Rewrite the items from the line containing "Target: 'right lung" through the end of the records, swapping "Output" for "Return" and leaving everything else unchanged. Omit the pictures from your answer.
# Start of Materials provided
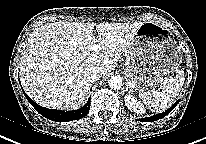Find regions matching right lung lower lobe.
<instances>
[{
    "mask_svg": "<svg viewBox=\"0 0 206 144\" xmlns=\"http://www.w3.org/2000/svg\"><path fill=\"white\" fill-rule=\"evenodd\" d=\"M29 103L45 118L56 122H66L85 117L90 110V98L80 109L74 111H62L56 109H47L35 103L28 95L24 93Z\"/></svg>",
    "mask_w": 206,
    "mask_h": 144,
    "instance_id": "right-lung-lower-lobe-1",
    "label": "right lung lower lobe"
}]
</instances>
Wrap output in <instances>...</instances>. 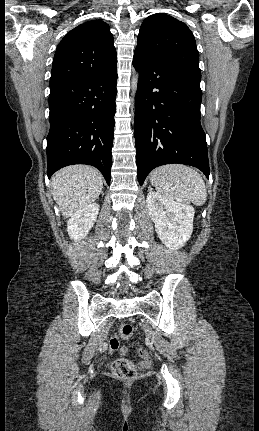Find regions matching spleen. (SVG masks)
<instances>
[{
	"label": "spleen",
	"mask_w": 259,
	"mask_h": 431,
	"mask_svg": "<svg viewBox=\"0 0 259 431\" xmlns=\"http://www.w3.org/2000/svg\"><path fill=\"white\" fill-rule=\"evenodd\" d=\"M151 184L163 196L181 203L201 206L206 202L207 190L201 175L191 167L170 164L154 169Z\"/></svg>",
	"instance_id": "1"
}]
</instances>
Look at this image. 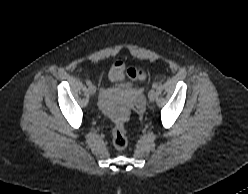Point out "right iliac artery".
<instances>
[{
    "label": "right iliac artery",
    "mask_w": 248,
    "mask_h": 194,
    "mask_svg": "<svg viewBox=\"0 0 248 194\" xmlns=\"http://www.w3.org/2000/svg\"><path fill=\"white\" fill-rule=\"evenodd\" d=\"M86 84H87L88 86H90L92 83H91L90 80H87V81H86Z\"/></svg>",
    "instance_id": "82829eb1"
}]
</instances>
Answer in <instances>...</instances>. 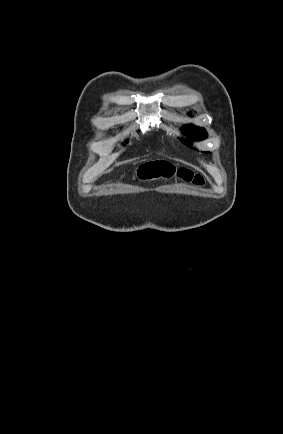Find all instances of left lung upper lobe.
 <instances>
[{
    "label": "left lung upper lobe",
    "instance_id": "5c2ea615",
    "mask_svg": "<svg viewBox=\"0 0 283 434\" xmlns=\"http://www.w3.org/2000/svg\"><path fill=\"white\" fill-rule=\"evenodd\" d=\"M188 137L194 139V140H203L205 138H207V133L205 131L204 128H199L193 125H189L185 128V130L183 131ZM184 143L187 146H190L188 142Z\"/></svg>",
    "mask_w": 283,
    "mask_h": 434
}]
</instances>
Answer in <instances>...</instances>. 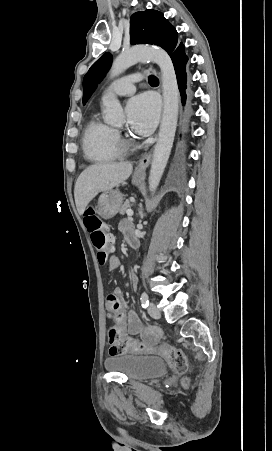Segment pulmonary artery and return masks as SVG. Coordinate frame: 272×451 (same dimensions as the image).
<instances>
[{
  "label": "pulmonary artery",
  "instance_id": "obj_1",
  "mask_svg": "<svg viewBox=\"0 0 272 451\" xmlns=\"http://www.w3.org/2000/svg\"><path fill=\"white\" fill-rule=\"evenodd\" d=\"M144 76L143 72L139 74H133L121 79H118L111 84L108 90V94L118 95V96H129L135 92L134 83L141 80Z\"/></svg>",
  "mask_w": 272,
  "mask_h": 451
}]
</instances>
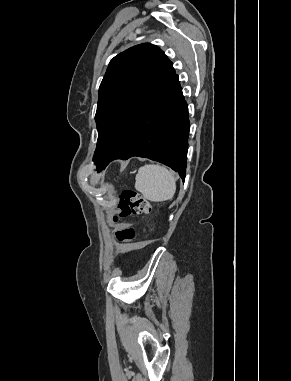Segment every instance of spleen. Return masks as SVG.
I'll list each match as a JSON object with an SVG mask.
<instances>
[{
	"label": "spleen",
	"instance_id": "obj_1",
	"mask_svg": "<svg viewBox=\"0 0 291 381\" xmlns=\"http://www.w3.org/2000/svg\"><path fill=\"white\" fill-rule=\"evenodd\" d=\"M135 189L151 202L172 199L176 191L173 173L165 167L147 164L136 175Z\"/></svg>",
	"mask_w": 291,
	"mask_h": 381
}]
</instances>
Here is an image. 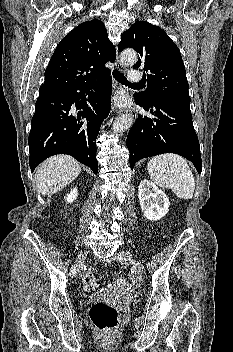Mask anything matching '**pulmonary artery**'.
Listing matches in <instances>:
<instances>
[{"mask_svg":"<svg viewBox=\"0 0 233 352\" xmlns=\"http://www.w3.org/2000/svg\"><path fill=\"white\" fill-rule=\"evenodd\" d=\"M141 78V73L137 69H132L128 73V79L131 82H139Z\"/></svg>","mask_w":233,"mask_h":352,"instance_id":"e3ab8cb5","label":"pulmonary artery"}]
</instances>
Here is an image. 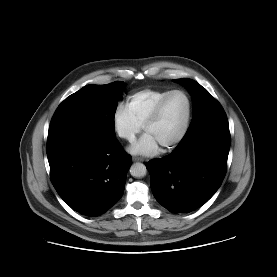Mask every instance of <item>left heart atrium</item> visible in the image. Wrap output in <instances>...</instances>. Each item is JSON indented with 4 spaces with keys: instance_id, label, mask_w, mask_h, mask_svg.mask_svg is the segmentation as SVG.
Wrapping results in <instances>:
<instances>
[{
    "instance_id": "1",
    "label": "left heart atrium",
    "mask_w": 277,
    "mask_h": 277,
    "mask_svg": "<svg viewBox=\"0 0 277 277\" xmlns=\"http://www.w3.org/2000/svg\"><path fill=\"white\" fill-rule=\"evenodd\" d=\"M159 149V143L151 134L146 132L138 141L133 143L128 150L133 155L151 156L156 154Z\"/></svg>"
}]
</instances>
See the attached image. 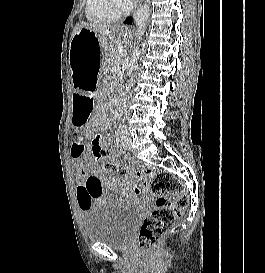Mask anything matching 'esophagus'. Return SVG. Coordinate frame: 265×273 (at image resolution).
I'll return each instance as SVG.
<instances>
[{
    "label": "esophagus",
    "mask_w": 265,
    "mask_h": 273,
    "mask_svg": "<svg viewBox=\"0 0 265 273\" xmlns=\"http://www.w3.org/2000/svg\"><path fill=\"white\" fill-rule=\"evenodd\" d=\"M143 0H138L137 1V5L136 7L142 2ZM136 7L133 11V13L130 15V16H126L122 21H121V24L125 27H130L133 25L134 23V13H135V10H136Z\"/></svg>",
    "instance_id": "obj_1"
}]
</instances>
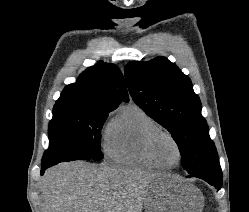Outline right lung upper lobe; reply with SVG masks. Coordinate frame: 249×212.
<instances>
[{
  "label": "right lung upper lobe",
  "instance_id": "obj_1",
  "mask_svg": "<svg viewBox=\"0 0 249 212\" xmlns=\"http://www.w3.org/2000/svg\"><path fill=\"white\" fill-rule=\"evenodd\" d=\"M122 101H129L122 73L114 64L98 62L84 71L77 83L66 86L56 102L116 109Z\"/></svg>",
  "mask_w": 249,
  "mask_h": 212
}]
</instances>
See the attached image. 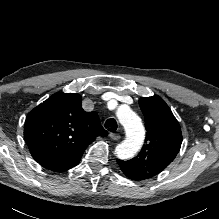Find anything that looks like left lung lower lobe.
<instances>
[{
  "instance_id": "0a47b994",
  "label": "left lung lower lobe",
  "mask_w": 219,
  "mask_h": 219,
  "mask_svg": "<svg viewBox=\"0 0 219 219\" xmlns=\"http://www.w3.org/2000/svg\"><path fill=\"white\" fill-rule=\"evenodd\" d=\"M127 177H129L130 179H132V180H138V178L137 177H135V176H133V174H131V173H129V172H126V173H124Z\"/></svg>"
}]
</instances>
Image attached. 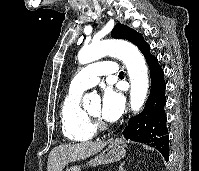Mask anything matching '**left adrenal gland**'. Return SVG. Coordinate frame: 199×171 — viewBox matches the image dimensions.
Segmentation results:
<instances>
[{
	"instance_id": "1",
	"label": "left adrenal gland",
	"mask_w": 199,
	"mask_h": 171,
	"mask_svg": "<svg viewBox=\"0 0 199 171\" xmlns=\"http://www.w3.org/2000/svg\"><path fill=\"white\" fill-rule=\"evenodd\" d=\"M124 164H125V162H122V163L120 164L119 170H118V171H126V170L124 169Z\"/></svg>"
}]
</instances>
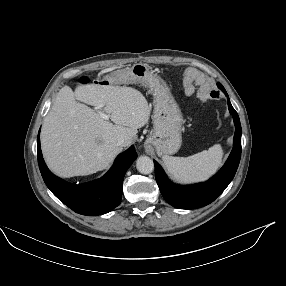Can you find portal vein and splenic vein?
I'll list each match as a JSON object with an SVG mask.
<instances>
[{
  "instance_id": "obj_1",
  "label": "portal vein and splenic vein",
  "mask_w": 286,
  "mask_h": 286,
  "mask_svg": "<svg viewBox=\"0 0 286 286\" xmlns=\"http://www.w3.org/2000/svg\"><path fill=\"white\" fill-rule=\"evenodd\" d=\"M103 106H104V104H100V105L96 106L94 109L99 113V115L101 116L102 119L108 120L110 118V116L105 114L104 112H102L100 110V108H102Z\"/></svg>"
}]
</instances>
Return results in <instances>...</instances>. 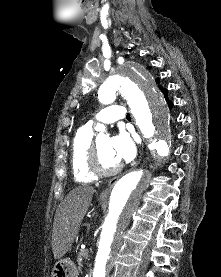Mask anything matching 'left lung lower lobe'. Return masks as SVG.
Returning <instances> with one entry per match:
<instances>
[{
	"instance_id": "1",
	"label": "left lung lower lobe",
	"mask_w": 221,
	"mask_h": 277,
	"mask_svg": "<svg viewBox=\"0 0 221 277\" xmlns=\"http://www.w3.org/2000/svg\"><path fill=\"white\" fill-rule=\"evenodd\" d=\"M162 92H163V94L165 95V97H166V99H167L168 90H167V89H162ZM167 102H168V104H169V107L172 108V106H173L172 102L169 101L168 99H167Z\"/></svg>"
}]
</instances>
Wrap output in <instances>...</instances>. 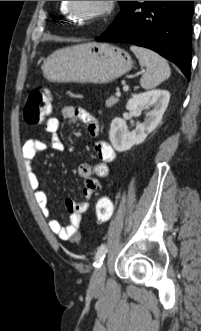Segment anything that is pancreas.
<instances>
[{"mask_svg": "<svg viewBox=\"0 0 201 331\" xmlns=\"http://www.w3.org/2000/svg\"><path fill=\"white\" fill-rule=\"evenodd\" d=\"M119 102V96H110L107 100H106V106L107 107H111L113 105H115L116 103Z\"/></svg>", "mask_w": 201, "mask_h": 331, "instance_id": "1", "label": "pancreas"}]
</instances>
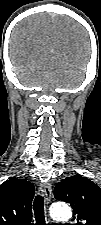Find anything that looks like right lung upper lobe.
<instances>
[{
    "instance_id": "1",
    "label": "right lung upper lobe",
    "mask_w": 101,
    "mask_h": 225,
    "mask_svg": "<svg viewBox=\"0 0 101 225\" xmlns=\"http://www.w3.org/2000/svg\"><path fill=\"white\" fill-rule=\"evenodd\" d=\"M35 189L31 182L11 178L0 186V225H32V199Z\"/></svg>"
}]
</instances>
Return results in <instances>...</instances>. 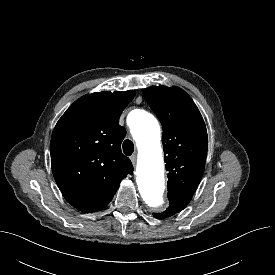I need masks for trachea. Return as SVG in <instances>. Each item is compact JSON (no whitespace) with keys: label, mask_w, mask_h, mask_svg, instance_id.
<instances>
[{"label":"trachea","mask_w":275,"mask_h":275,"mask_svg":"<svg viewBox=\"0 0 275 275\" xmlns=\"http://www.w3.org/2000/svg\"><path fill=\"white\" fill-rule=\"evenodd\" d=\"M134 151V144L130 140H125L123 142V152L125 155L130 156Z\"/></svg>","instance_id":"trachea-1"}]
</instances>
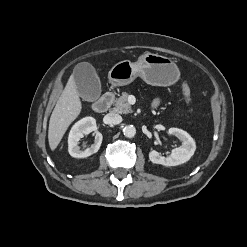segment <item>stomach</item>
Masks as SVG:
<instances>
[{
    "label": "stomach",
    "instance_id": "obj_1",
    "mask_svg": "<svg viewBox=\"0 0 247 247\" xmlns=\"http://www.w3.org/2000/svg\"><path fill=\"white\" fill-rule=\"evenodd\" d=\"M179 75L177 65L170 58L147 52L137 62L124 60L115 64L108 73V79L113 86H124L139 76L153 86H170Z\"/></svg>",
    "mask_w": 247,
    "mask_h": 247
}]
</instances>
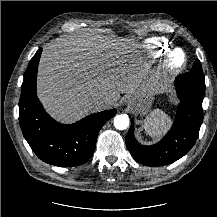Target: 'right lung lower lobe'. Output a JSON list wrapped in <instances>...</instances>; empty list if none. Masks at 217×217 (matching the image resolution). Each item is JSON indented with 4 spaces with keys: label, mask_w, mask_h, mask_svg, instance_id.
<instances>
[{
    "label": "right lung lower lobe",
    "mask_w": 217,
    "mask_h": 217,
    "mask_svg": "<svg viewBox=\"0 0 217 217\" xmlns=\"http://www.w3.org/2000/svg\"><path fill=\"white\" fill-rule=\"evenodd\" d=\"M40 48L31 59L21 87L19 122L23 135L33 152L44 162L59 166H77L93 155L101 127L116 110L92 114L77 123L64 125L55 122L37 98L36 76Z\"/></svg>",
    "instance_id": "1"
}]
</instances>
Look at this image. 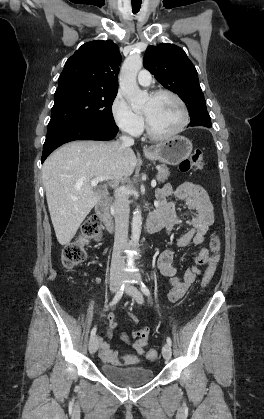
# End of Materials provided
» **Output below**
Target: 'right lung lower lobe'. Return a JSON list wrapped in <instances>...</instances>; empty list if none. Masks at 217×217 (matching the image resolution). Each item is JSON indented with 4 spaces with keys: label, mask_w, mask_h, mask_svg, instance_id.
<instances>
[{
    "label": "right lung lower lobe",
    "mask_w": 217,
    "mask_h": 217,
    "mask_svg": "<svg viewBox=\"0 0 217 217\" xmlns=\"http://www.w3.org/2000/svg\"><path fill=\"white\" fill-rule=\"evenodd\" d=\"M40 48L31 59L21 87L19 122L23 135L33 152L44 162L59 166H77L93 155L101 127L116 110L92 114L77 123L64 125L55 122L37 98L36 76Z\"/></svg>",
    "instance_id": "1"
}]
</instances>
Look at this image. 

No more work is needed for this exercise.